═══ Testo fornito ═══
L’Assessora Conti: “Andrò a conoscerli, non sono numeri”. “Il 17 marzo arriveranno alla Dozza di Bologna i primi giovani detenuti dalle carceri minorili, andrò a conoscerli e raccontare le loro storie alla città perché ci si ricordi che sono poco più che bambini con storie dolorose, non numeri senza volto. Vogliamo dare risposte perché ormai il sovraffollamento nelle carceri emiliano-romagnole non è più tollerabile. Sono strutture vecchie e inidonee per spazi e servizi in grado di garantire dignità ai detenuti”. Lo ha detto l’assessora regionale al Welfare, Isabella Conti, intervenendo in commissione per la Parità e per i diritti delle persone e Cultura dell’Assemblea legislativa.

Sul problema dei 50 ‘giovani adulti’, in trasferimento alla Dozza di Bologna, è intervenuto anche il Garante regionale dei detenuti, Roberto Cavalieri: “Una scelta sbagliata, forse sarebbe stato meglio svuotare il piccolo carcere di Ravenna per dedicarlo a questi detenuti”. Nel frattempo, la Regione si mobilita per il recupero sociale dei detenuti e migliorare le condizioni di lavoro degli operatori di polizia. Tra le misure annunciate, quella di un Osservatorio regionale sulle carceri che coinvolga le Camere penali, l’Ordine degli Avvocati e gli enti del Terzo settore per fare in modo che ci sia un monitoraggio continuo degli esiti delle politiche che la Regione Emilia-Romagna intende mettere in campo e delle condizioni di detenuti e operatori di polizia.
═══ Righe mostrate ═══
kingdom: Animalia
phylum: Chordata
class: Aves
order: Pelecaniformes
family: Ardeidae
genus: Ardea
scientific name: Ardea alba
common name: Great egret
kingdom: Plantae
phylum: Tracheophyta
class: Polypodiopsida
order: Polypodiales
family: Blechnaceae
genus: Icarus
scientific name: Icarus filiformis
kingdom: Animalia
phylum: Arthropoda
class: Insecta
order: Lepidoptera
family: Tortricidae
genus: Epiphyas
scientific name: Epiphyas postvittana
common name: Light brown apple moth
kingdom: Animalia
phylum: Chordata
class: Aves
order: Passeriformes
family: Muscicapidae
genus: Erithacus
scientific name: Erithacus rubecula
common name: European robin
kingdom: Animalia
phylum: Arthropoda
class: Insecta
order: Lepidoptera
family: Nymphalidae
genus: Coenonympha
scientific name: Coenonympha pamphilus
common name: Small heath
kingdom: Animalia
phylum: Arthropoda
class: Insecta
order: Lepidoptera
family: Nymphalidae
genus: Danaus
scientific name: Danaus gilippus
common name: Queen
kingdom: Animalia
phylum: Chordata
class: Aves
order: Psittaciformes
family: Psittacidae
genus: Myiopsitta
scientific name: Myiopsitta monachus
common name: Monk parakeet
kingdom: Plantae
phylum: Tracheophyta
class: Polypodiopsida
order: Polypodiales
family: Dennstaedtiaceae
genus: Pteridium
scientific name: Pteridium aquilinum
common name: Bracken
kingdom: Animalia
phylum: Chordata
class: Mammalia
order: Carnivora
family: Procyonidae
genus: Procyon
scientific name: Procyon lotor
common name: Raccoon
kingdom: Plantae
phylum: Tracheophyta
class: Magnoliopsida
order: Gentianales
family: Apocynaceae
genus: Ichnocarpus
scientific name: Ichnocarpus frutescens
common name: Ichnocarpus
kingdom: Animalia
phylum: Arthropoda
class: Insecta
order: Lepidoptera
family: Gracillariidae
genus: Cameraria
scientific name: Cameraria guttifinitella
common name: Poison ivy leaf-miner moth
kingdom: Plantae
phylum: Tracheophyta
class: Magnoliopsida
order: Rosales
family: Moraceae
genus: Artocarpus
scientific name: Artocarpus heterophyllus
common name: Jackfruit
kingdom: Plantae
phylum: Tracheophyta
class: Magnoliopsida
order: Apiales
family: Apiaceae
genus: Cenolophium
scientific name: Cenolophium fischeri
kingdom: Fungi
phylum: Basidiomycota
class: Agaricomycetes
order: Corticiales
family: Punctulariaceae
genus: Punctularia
═══
## Richiesta 1
Nel testo sulle carceri dell'Emilia-Romagna, in quale giorno arriveranno alla Dozza di Bologna i primi giovani detenuti provenienti dalle carceri minorili?
## Richiesta 2
Prosegui il testo sulle carceri dell'Emilia-Romagna partendo dalla sua ultima frase.

## Risposta 1
Il 17 marzo.

## Risposta 2
Inoltre, l’avvio di un’interlocuzione con il ministero della Giustizia per cominciare un percorso con le comunità di recupero in modo che i detenuti tossicodipendenti possano essere trasferiti e curati, il potenziamento dell’assistenza sanitaria, nuovi corsi di teatro ed educazione. E ancora, la possibilità di individuare istituti che possano essere tutti dedicati a formazione e lavoro. Infine, l’assessora ha annunciato anche nuovi sopralluoghi, insieme al presidente Michele de Pascale “in modo che entro aprile si abbia contezza delle situazioni di tutte le carceri dell’Emilia-Romagna”.